The rationale for informal cooperation
A way to build trust and confidence, and share experiences
Informal cooperation is an important step in building understanding, trust and confidence. Each country has a high level of flexibility to determine its own policy and regulatory settings while securing many of the benefits of cooperation.
It is especially effective at bringing people from regulatory and policy agencies in different countries together to share experience on existing issues, or to work on new areas. Sharing ideas, expertise, and resources can create efficiencies and also help produce more effective policy and regulation.
Informal cooperation is also useful when the countries involved have different economic and social conditions, different approaches to risk, different institutional arrangements or different policy objectives.
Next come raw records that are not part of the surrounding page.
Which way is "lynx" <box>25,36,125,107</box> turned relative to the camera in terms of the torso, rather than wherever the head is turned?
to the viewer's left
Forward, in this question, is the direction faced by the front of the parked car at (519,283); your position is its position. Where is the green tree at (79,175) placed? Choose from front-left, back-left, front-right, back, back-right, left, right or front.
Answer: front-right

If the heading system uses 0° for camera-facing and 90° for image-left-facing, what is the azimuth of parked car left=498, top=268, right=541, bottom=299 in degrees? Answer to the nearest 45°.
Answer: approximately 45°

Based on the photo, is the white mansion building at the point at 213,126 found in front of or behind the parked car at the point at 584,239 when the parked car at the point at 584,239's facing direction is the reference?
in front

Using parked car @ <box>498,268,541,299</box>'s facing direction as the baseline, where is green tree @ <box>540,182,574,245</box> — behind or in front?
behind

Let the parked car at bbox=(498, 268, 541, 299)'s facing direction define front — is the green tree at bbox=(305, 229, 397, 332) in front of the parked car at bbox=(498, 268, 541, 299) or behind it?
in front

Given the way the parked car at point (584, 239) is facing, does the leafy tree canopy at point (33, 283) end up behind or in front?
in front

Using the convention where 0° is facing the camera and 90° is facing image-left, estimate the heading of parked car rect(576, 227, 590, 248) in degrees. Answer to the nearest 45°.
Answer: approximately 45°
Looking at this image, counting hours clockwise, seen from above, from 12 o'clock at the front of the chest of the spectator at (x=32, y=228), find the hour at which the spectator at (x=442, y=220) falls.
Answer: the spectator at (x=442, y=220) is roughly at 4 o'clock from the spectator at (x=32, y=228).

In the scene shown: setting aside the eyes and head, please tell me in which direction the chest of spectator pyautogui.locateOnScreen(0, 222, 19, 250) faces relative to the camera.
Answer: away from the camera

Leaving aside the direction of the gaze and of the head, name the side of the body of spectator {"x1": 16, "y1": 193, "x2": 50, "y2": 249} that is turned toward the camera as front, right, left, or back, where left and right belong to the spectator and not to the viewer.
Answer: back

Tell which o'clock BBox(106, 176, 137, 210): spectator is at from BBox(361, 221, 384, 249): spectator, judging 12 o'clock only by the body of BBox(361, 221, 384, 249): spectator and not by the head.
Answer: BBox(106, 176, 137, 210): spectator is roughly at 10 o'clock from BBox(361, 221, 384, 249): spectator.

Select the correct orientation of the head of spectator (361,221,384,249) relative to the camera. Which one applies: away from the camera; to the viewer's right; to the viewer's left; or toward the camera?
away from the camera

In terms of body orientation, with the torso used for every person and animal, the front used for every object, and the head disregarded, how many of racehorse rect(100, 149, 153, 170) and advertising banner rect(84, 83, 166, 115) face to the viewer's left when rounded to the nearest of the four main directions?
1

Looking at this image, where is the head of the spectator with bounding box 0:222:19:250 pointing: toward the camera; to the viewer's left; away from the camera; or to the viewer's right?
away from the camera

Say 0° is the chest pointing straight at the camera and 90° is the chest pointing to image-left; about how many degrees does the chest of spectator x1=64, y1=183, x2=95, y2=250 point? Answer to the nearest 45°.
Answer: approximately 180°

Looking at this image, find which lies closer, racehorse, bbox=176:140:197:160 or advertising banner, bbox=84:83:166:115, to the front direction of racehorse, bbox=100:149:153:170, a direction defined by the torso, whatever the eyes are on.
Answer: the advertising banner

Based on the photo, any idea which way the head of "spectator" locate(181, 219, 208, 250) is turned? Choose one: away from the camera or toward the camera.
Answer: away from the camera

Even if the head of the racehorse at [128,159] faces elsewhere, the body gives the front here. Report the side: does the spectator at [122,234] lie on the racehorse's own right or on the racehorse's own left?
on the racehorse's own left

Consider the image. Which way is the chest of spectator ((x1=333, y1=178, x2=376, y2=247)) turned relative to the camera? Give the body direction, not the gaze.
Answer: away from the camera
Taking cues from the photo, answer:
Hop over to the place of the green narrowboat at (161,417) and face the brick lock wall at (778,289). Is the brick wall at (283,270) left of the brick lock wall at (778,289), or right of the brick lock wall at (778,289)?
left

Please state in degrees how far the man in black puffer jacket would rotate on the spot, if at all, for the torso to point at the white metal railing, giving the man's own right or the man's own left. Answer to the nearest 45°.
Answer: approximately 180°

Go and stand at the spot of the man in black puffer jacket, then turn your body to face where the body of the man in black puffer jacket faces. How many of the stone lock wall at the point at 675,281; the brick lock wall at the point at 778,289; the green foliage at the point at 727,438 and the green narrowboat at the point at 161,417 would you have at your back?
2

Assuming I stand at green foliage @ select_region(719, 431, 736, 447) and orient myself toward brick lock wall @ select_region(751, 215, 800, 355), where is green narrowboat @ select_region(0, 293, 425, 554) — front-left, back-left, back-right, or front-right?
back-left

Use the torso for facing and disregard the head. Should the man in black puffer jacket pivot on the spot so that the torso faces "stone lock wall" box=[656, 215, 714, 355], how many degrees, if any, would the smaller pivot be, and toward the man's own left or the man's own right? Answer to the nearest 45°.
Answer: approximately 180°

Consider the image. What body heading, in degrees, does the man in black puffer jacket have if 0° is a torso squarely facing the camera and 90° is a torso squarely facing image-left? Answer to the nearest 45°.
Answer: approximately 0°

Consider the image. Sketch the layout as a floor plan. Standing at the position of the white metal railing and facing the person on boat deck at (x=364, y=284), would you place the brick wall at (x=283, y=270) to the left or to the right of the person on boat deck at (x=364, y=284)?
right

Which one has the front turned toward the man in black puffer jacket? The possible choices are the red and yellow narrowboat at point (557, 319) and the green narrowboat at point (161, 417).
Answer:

It helps build trust and confidence and fosters transparency when countries mistrust – or know little about – each other’s regulatory regimes.
Informal cooperation can include:
- Policy coordination: Information sharing and/or an opportunity to contribute to policy development in another country
- Cross-agency appointments: A member of the governing board of a regulatory agency in 1 country is appointed to the governing board of an equivalent regulatory agency in another country, and vice versa.
Benefits and risk
Benefits include flexibility, low cost, shared understandings, and stronger relationships
Informal cooperation can offer benefits:
- Preserves a high level of flexibility in determining regulatory settings.
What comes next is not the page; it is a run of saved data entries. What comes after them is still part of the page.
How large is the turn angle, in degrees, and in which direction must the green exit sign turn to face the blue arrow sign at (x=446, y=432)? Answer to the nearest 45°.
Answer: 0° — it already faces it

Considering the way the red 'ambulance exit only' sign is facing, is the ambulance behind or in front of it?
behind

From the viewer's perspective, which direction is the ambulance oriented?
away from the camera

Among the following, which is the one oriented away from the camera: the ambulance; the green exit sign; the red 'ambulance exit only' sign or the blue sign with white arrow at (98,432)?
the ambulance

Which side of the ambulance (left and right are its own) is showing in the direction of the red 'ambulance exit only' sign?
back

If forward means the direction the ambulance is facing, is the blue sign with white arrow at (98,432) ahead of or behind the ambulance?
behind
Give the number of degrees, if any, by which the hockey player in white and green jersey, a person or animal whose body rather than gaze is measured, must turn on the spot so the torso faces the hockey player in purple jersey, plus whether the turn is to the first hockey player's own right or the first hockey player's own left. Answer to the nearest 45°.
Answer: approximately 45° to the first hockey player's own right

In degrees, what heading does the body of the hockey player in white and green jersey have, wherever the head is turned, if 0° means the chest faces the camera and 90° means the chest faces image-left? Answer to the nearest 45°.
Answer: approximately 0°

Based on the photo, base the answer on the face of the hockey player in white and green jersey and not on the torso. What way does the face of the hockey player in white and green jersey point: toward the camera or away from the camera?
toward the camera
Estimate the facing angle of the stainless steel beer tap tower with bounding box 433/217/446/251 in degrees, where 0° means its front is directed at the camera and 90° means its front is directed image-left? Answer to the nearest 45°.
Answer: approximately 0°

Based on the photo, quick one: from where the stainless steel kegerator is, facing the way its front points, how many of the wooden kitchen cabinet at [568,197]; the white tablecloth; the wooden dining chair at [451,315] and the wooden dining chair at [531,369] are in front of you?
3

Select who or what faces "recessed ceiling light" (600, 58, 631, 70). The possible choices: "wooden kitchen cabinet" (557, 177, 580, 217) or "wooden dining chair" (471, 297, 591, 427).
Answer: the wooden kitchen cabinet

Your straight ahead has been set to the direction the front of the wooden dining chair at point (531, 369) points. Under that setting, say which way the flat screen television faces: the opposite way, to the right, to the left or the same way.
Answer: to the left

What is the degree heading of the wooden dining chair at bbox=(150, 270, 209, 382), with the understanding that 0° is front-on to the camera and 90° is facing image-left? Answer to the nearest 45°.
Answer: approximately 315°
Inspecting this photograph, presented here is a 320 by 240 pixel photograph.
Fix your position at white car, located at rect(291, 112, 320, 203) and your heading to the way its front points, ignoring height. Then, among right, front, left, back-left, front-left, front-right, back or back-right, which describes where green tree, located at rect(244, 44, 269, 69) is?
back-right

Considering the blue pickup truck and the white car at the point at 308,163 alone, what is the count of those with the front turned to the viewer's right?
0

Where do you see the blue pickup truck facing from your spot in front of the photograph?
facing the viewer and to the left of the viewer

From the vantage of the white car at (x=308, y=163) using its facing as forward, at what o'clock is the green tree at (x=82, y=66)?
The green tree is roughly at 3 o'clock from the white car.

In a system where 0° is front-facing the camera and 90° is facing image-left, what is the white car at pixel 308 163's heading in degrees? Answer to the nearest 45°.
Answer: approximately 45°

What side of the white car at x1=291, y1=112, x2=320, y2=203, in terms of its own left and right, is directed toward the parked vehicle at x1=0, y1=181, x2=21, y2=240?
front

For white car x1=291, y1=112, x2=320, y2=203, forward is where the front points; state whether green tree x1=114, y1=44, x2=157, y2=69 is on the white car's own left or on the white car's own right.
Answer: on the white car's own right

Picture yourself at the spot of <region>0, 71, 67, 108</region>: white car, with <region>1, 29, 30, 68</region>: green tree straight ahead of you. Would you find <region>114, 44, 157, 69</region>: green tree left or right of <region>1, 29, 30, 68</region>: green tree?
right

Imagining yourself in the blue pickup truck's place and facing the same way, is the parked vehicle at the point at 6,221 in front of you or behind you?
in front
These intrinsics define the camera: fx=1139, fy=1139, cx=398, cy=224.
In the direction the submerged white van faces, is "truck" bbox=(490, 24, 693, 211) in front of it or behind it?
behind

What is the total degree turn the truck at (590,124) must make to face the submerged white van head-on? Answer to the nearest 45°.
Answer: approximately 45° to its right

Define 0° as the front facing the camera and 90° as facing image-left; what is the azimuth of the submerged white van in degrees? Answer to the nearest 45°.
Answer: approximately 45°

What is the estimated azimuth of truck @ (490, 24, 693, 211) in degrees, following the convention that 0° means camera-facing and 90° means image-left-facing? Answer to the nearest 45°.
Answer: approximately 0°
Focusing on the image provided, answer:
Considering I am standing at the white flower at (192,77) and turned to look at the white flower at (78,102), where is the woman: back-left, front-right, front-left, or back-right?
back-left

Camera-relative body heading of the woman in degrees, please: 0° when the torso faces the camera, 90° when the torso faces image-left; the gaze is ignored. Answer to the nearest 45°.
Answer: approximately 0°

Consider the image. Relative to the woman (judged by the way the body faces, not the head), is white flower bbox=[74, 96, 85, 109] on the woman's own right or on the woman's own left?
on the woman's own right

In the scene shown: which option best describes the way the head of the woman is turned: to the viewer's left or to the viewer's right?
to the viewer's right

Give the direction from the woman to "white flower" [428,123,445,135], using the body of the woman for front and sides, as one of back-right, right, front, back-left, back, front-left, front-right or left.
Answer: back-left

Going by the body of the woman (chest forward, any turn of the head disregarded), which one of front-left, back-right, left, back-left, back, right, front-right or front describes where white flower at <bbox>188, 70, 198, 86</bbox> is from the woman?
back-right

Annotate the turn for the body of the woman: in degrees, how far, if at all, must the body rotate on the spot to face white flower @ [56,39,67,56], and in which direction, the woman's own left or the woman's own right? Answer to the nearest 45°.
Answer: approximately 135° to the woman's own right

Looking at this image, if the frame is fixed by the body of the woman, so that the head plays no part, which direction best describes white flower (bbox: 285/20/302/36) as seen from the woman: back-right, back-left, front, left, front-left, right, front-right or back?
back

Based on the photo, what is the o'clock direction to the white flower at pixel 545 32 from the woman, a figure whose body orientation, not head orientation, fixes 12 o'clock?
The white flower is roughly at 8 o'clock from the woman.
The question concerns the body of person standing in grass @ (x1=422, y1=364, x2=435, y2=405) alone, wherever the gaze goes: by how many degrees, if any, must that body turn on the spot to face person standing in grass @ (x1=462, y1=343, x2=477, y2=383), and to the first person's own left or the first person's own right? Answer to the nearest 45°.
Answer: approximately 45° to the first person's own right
- Delivers efficiency gains from sharing resources and knowledge, including on emerging issues.
- Strengthens trust and confidence in each other’s regulation, policies, institutions and decision making, which makes the prospect of future formal arrangements more likely.
- Provides opportunities for mutual learning.
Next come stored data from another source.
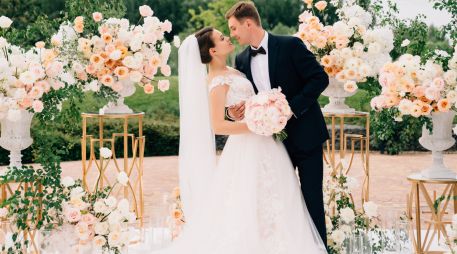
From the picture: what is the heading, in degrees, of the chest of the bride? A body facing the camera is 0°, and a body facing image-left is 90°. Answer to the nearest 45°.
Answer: approximately 270°

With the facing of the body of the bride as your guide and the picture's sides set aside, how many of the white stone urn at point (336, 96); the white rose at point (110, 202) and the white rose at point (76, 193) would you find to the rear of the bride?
2

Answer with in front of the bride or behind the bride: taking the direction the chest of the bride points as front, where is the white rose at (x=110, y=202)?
behind

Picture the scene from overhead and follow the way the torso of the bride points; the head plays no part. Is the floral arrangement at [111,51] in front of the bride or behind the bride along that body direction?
behind

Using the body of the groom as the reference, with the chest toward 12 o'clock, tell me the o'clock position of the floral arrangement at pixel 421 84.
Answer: The floral arrangement is roughly at 7 o'clock from the groom.

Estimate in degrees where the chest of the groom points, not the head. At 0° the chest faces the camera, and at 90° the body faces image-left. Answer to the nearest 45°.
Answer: approximately 45°

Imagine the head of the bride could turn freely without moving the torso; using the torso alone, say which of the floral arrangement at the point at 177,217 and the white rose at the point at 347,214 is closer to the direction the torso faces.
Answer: the white rose

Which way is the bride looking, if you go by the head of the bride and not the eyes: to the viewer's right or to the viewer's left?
to the viewer's right
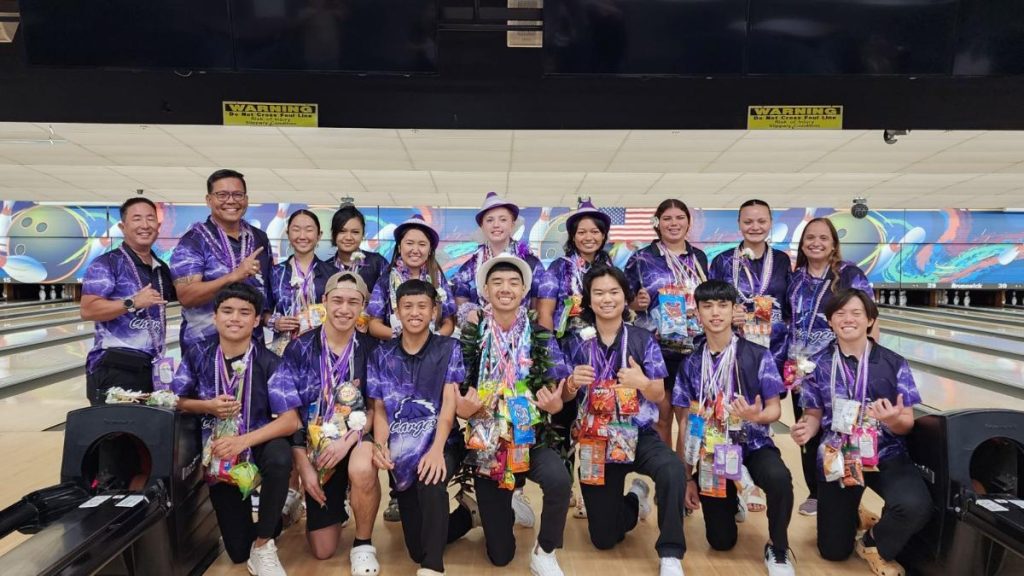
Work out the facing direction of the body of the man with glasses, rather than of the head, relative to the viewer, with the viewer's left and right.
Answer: facing the viewer and to the right of the viewer

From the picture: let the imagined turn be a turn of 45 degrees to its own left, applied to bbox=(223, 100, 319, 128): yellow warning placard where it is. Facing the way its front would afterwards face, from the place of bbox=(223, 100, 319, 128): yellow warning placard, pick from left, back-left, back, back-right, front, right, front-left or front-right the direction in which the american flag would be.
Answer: left

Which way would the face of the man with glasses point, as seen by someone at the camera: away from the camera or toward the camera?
toward the camera

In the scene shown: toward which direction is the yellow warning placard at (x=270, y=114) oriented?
toward the camera

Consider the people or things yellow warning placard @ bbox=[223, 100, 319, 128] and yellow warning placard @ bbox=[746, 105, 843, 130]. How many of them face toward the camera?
2

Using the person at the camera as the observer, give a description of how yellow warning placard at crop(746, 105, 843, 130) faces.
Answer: facing the viewer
- Provides an avenue to get early warnings on particular problems or issues.
- Can generally be implemented administratively (without the need for legislation. Options like cross-appointments may require legislative authority in some countries).
Risks include durability and the challenges of maintaining momentum
The fact that cooperation is informal means it has some potential shortcomings:
- May provide for some, but not full, reciprocity, so benefits are not fully realised by both sides
- May not be as durable as formal arrangements. Informal cooperation often relies on strong relationships, so can falter if they are not maintained.
- Progress may be hard to track, and this can make it harder to justify ongoing investment in particular informal cooperation initiatives.
Case studies
Case study: Trans-Tasman competition policy
Trans-Tasman competition policy has evolved to encompass many different kinds of regulatory cooperation. The first iteration involved New Zealand unilaterally adopting from Australia by modelling its own legislation on the Australian Trade Practices Act.